● Problems to work on
1. Decide whether each statement below agrees with the notebook on retagging tappedout decks. Answer yes or no for each, and quote the words from the notebook that settle it.
(a) Metamox is the source of the canonical tags.
(b) The deck is loaded with lands ignored.
(c) The author built the tag database in neo4j.
2. List every name that the notebook on retagging tappedout decks imports from mtg.extract.tappedout.
3. Write the next part of the notebook on retagging tappedout decks, starting after its final line.

● Source passage
------------------------

# retag tappedout decks

in order to get all decks normalized and tagged from a central source of taggings, I have built the neo4j tag database. the issue: the updated, normalized source for the "canonical" tags is metamox, which uses its own set of tags. this means I have some aliasing to do before the "source" tags and tappedout are synced. this is that work!

## imports

In [1]:
import sys, os

sys.path.insert(0, os.path.realpath('../'))

In [3]:
import logging
import pickle

import networkx as nx
import numpy as np
import pandas as pd

from IPython.display import display
from ipywidgets import Button, Checkbox, Dropdown, Output, Text
from neo4j import basic_auth, GraphDatabase

from mtg.credentials import F_NEO_CONF, load_neo_config
from mtg.extract.neo4j import get_neo_tags, get_card_official_tags
from mtg.extract.tappedout import (TAPPEDOUT_SPECIAL_TAGS,
                                   TAPPEDOUT_TAGS_TO_REPLACE,
                                   TappedoutDeck,
                                   build_categories_df,
                                   get_all_categories)
from mtg.load.neo import digraph_to_neo
from mtg.utils import init_logging

In [4]:
init_logging()

## function defs

In [5]:
deck_id = '19-09-19-grixis-rogues'
d = TappedoutDeck(deck_id=deck_id, ignore_lands=False, with_tags=True)

2019-09-21 22:36:55,953 DEBUG    [mtg.extract.tappedout.get_categories:271] loading categories for deck 19-09-19-grixis-rogues


In [6]:
print(d.text_description)

------------------------

● Source data
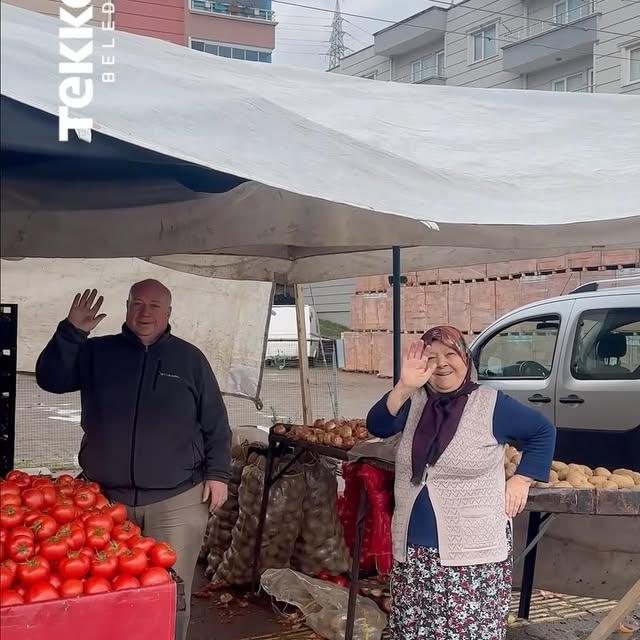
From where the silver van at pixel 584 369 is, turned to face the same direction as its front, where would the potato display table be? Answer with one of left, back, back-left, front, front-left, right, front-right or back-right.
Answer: left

------------------------

● Responses for each task
1.
(a) Yes: 'the updated, normalized source for the "canonical" tags is metamox'
(b) No: "ignore_lands=False"
(c) Yes: "I have built the neo4j tag database"

2. TAPPEDOUT_SPECIAL_TAGS, TAPPEDOUT_TAGS_TO_REPLACE, TappedoutDeck, build_categories_df, get_all_categories

3.
1x AEtherize 
1x Abyssal Specter 
1x Acquire 
1x Adaptive Automaton 
1x Akki Underminer 
1x Aqueous Form 
1x Arbiter of the Ideal 
1x Arcane Denial 
1x Ash Barrens 
1x Ashling, the Extinguisher 
1x Auntie's Snitch 
1x Balefire Dragon 
1x Bane Alley Broker 
1x Banshee of the Dread Choir 
1x Barren Moor 
1x Bident of Thassa 
1x Bitterblossom 
1x Blasphemous Act 
1x Blatant Thievery 
1x Blazing Specter 
1x Blighted Agent 
1x Blind Zealot 
1x Blizzard Specter 
1x Blood Crypt 
1x Bloodchief Ascension 
1x Bloodforged Battle-Axe 
1x Bloodstained Mire 
1x Bojuka Bog 
1x Bonesplitter 
1x Brainstorm 
1x Bribery 
1x Broodbirth Viper 
1x Cabal Coffers 
1x Cabal Executioner 
1x Call of the Nightwing 
1x Call to the Kindred 
1x Cavalcade of Calamity 
1x Cavern of Souls 
1x Cephalid Constable 
1x Changeling Outcast 
1x Choked Estuary 
1x Chromatic Lantern 
1x Cloak and Dagger 
1x Clutch of the Undercity 
1x Coastal Piracy 
1x Coat of Arms 
1x Collective Restraint 
1x Command Tower 
1x Commander's Sph

goal: every card gets (and only gets) tags that satisfy one of the following

+ it is any of the "official" tags connected to it in neo (at any distance)
    + e.g. `(c:Card)-[*]->(t:Tag)`
+ it is a tappedout tag that has no alias to real tags
    + e.g. `#already_have_this` stays, but `#lifegain` doesn't
        + `(to:TappedoutTag {name: "#lifegain"})-[:IS_ALIAS_OF]->(t:Tag {name: "Lifegain"})`
+ it is one of the special tags that is deck-specific
    + e.g. `#amplify` stays for cards in decks where `(c:Card)-[:HAS_TAG]->(t:Tag {name: "{deck_id} - Amplify"})`

if a given tag doesn't satisfy one of those criteria, it will be removed. *note: this basically means "remove all tags that have 'real' aliases"*

In [7]:
neo_conf = load_neo_config(F_NEO_CONF)

In [8]:
# hack to make sure that the get_card_official_tags function gets
# updated; remove when done
import mtg.extract.neo4j as N
import importlib
importlib.reload(N)

get_card_official_tags = N.get_card_official_tags

### official tags

In [9]:
tags_official = pd.DataFrame(get_card_official_tags(neo_conf,
                                                    card_names=d.df.name.unique().tolist()),
                             columns=['name', 'tag'])

2019-09-21 22:37:55,334 INFO     [bulk_rename_tappedout_tags.get_card_official_tags:77] loading all official tags for 387 cards


In [10]:
tags_official.head()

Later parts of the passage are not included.